The records —
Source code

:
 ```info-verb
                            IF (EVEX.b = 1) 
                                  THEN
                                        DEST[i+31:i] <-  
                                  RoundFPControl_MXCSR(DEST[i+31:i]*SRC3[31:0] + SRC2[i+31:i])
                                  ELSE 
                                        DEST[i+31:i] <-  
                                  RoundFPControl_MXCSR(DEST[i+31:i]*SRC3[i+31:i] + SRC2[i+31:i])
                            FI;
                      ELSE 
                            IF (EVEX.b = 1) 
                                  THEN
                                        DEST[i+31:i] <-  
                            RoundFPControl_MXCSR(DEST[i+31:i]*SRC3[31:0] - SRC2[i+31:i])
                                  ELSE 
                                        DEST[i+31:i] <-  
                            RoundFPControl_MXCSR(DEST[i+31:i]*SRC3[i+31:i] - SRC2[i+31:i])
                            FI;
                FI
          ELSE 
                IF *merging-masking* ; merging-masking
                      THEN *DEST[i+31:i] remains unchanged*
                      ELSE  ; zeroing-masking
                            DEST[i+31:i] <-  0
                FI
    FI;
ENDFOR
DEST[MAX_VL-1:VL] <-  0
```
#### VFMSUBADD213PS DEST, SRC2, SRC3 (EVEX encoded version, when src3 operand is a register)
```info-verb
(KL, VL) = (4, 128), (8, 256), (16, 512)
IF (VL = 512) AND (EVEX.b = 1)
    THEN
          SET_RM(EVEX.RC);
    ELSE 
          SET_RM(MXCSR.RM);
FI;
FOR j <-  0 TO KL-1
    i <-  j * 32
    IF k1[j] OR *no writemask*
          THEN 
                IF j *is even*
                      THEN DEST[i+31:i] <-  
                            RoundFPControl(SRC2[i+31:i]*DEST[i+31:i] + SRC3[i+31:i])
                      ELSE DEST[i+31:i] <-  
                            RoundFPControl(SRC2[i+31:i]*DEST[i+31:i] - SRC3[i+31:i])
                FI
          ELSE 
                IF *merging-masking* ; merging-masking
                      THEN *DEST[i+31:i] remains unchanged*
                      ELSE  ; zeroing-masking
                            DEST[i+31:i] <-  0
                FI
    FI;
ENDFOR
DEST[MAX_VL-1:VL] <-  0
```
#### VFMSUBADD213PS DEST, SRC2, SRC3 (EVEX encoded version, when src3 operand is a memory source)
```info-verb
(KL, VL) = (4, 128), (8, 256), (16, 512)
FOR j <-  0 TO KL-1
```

Work request —
Starting from the first line above, copy the data through to the last line exactly.

Exercise response —
Source code

:
 ```info-verb
                            IF (EVEX.b = 1) 
                                  THEN
                                        DEST[i+31:i] <-  
                                  RoundFPControl_MXCSR(DEST[i+31:i]*SRC3[31:0] + SRC2[i+31:i])
                                  ELSE 
                                        DEST[i+31:i] <-  
                                  RoundFPControl_MXCSR(DEST[i+31:i]*SRC3[i+31:i] + SRC2[i+31:i])
                            FI;
                      ELSE 
                            IF (EVEX.b = 1) 
                                  THEN
                                        DEST[i+31:i] <-  
                            RoundFPControl_MXCSR(DEST[i+31:i]*SRC3[31:0] - SRC2[i+31:i])
                                  ELSE 
                                        DEST[i+31:i] <-  
                            RoundFPControl_MXCSR(DEST[i+31:i]*SRC3[i+31:i] - SRC2[i+31:i])
                            FI;
                FI
          ELSE 
                IF *merging-masking* ; merging-masking
                      THEN *DEST[i+31:i] remains unchanged*
                      ELSE  ; zeroing-masking
                            DEST[i+31:i] <-  0
                FI
    FI;
ENDFOR
DEST[MAX_VL-1:VL] <-  0
```
#### VFMSUBADD213PS DEST, SRC2, SRC3 (EVEX encoded version, when src3 operand is a register)
```info-verb
(KL, VL) = (4, 128), (8, 256), (16, 512)
IF (VL = 512) AND (EVEX.b = 1)
    THEN
          SET_RM(EVEX.RC);
    ELSE 
          SET_RM(MXCSR.RM);
FI;
FOR j <-  0 TO KL-1
    i <-  j * 32
    IF k1[j] OR *no writemask*
          THEN 
                IF j *is even*
                      THEN DEST[i+31:i] <-  
                            RoundFPControl(SRC2[i+31:i]*DEST[i+31:i] + SRC3[i+31:i])
                      ELSE DEST[i+31:i] <-  
                            RoundFPControl(SRC2[i+31:i]*DEST[i+31:i] - SRC3[i+31:i])
                FI
          ELSE 
                IF *merging-masking* ; merging-masking
                      THEN *DEST[i+31:i] remains unchanged*
                      ELSE  ; zeroing-masking
                            DEST[i+31:i] <-  0
                FI
    FI;
ENDFOR
DEST[MAX_VL-1:VL] <-  0
```
#### VFMSUBADD213PS DEST, SRC2, SRC3 (EVEX encoded version, when src3 operand is a memory source)
```info-verb
(KL, VL) = (4, 128), (8, 256), (16, 512)
FOR j <-  0 TO KL-1
```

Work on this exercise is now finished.